*選択テキスト*.
加藤先生の秒速・総まくりと秒速・過去問講座を受講しています。
行政裁量を検討する際に、最初に検討するであろう行政裁量の選択の基準(要件裁量・効果裁量・時の裁量)についてご教示いただきたいです。
どのような場合に要件裁量、効果裁量又は時の裁量を検討するのかについて、選択の視点をご教示いただけますと幸いです。
宜しくお願い致します。

例えば、平成29年司法試験設問1(2)の採点実感では、道路法43条2号違反を理由とする同法71条1項に基づく監督処分の違法性が問われた事案に関して、要件裁量と効果裁量の双方が問題となるという解答筋を前提として、「効果裁量については,道路法第43条第2号違反該当性と同法第71条第1項の監督処分との関係の理解が不十分と思われる答案が一定数見られた。前者が認定されて初めて後者に関する効果裁量が問題になることを理解した上での論述が望まれる。」と指摘されています。したがって、少なくとも、効果裁量が問題となるのは、要件充足性をクリアした場合です。要件充足性をクリアしたといえるためには、法令上の処分要件の該当性が認められる場合であり、法令上の処分要件の該当性が認められるのは、㋐処分要件について解釈や裁量を介することなく該当性が認められるとき、㋑処分要件について条文解釈により規範定立をした上で当てはめによりその該当性が認めらるとき、又は㋒処分要件について要件裁量を認めた上で裁量権の逸脱濫用が認められるときのいずれかです。

*記録*.

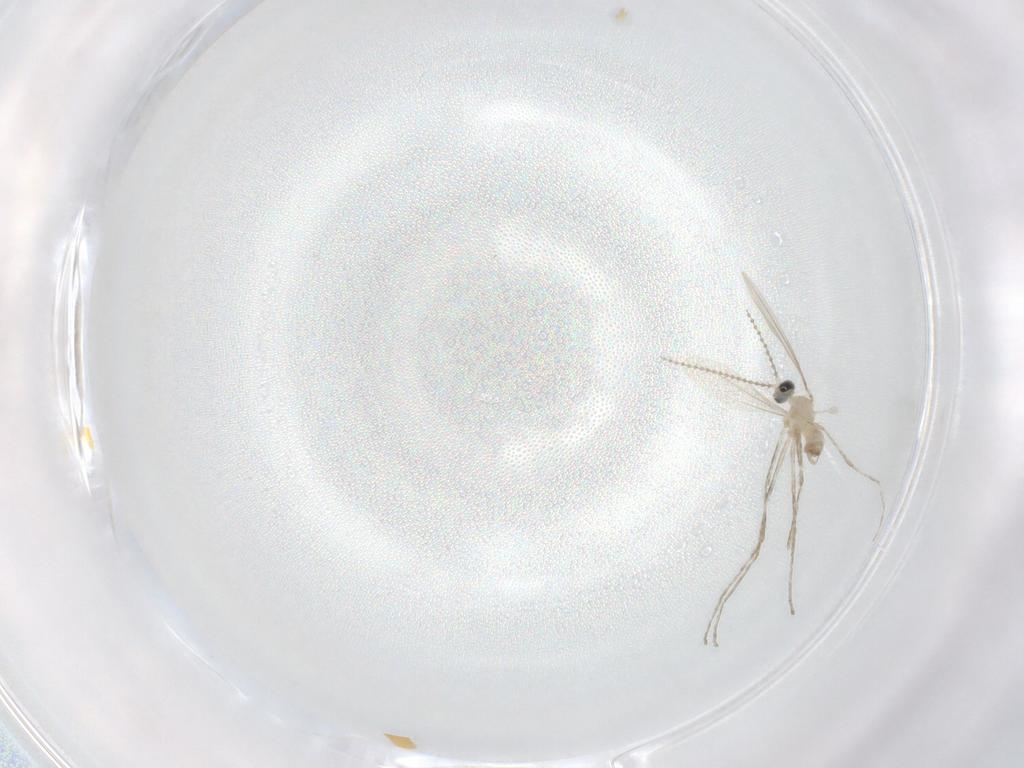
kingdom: Animalia
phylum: Arthropoda
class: Insecta
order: Diptera
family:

*課題内容*.
選択テキストによれば、効果裁量が問題となるのはどのような場合か。テキストが示す根拠とあわせて、1〜3文で説明せよ。

*解答*.
効果裁量が問題となるのは、要件充足性をクリアした場合、つまり法令上の処分要件の該当性が認められる場合である。その根拠として、平成29年司法試験設問1(2)の採点実感の指摘が挙げられている。採点実感は、道路法43条2号違反該当性が認定されて初めて、同法71条1項の監督処分に関する効果裁量が問題になるとしている。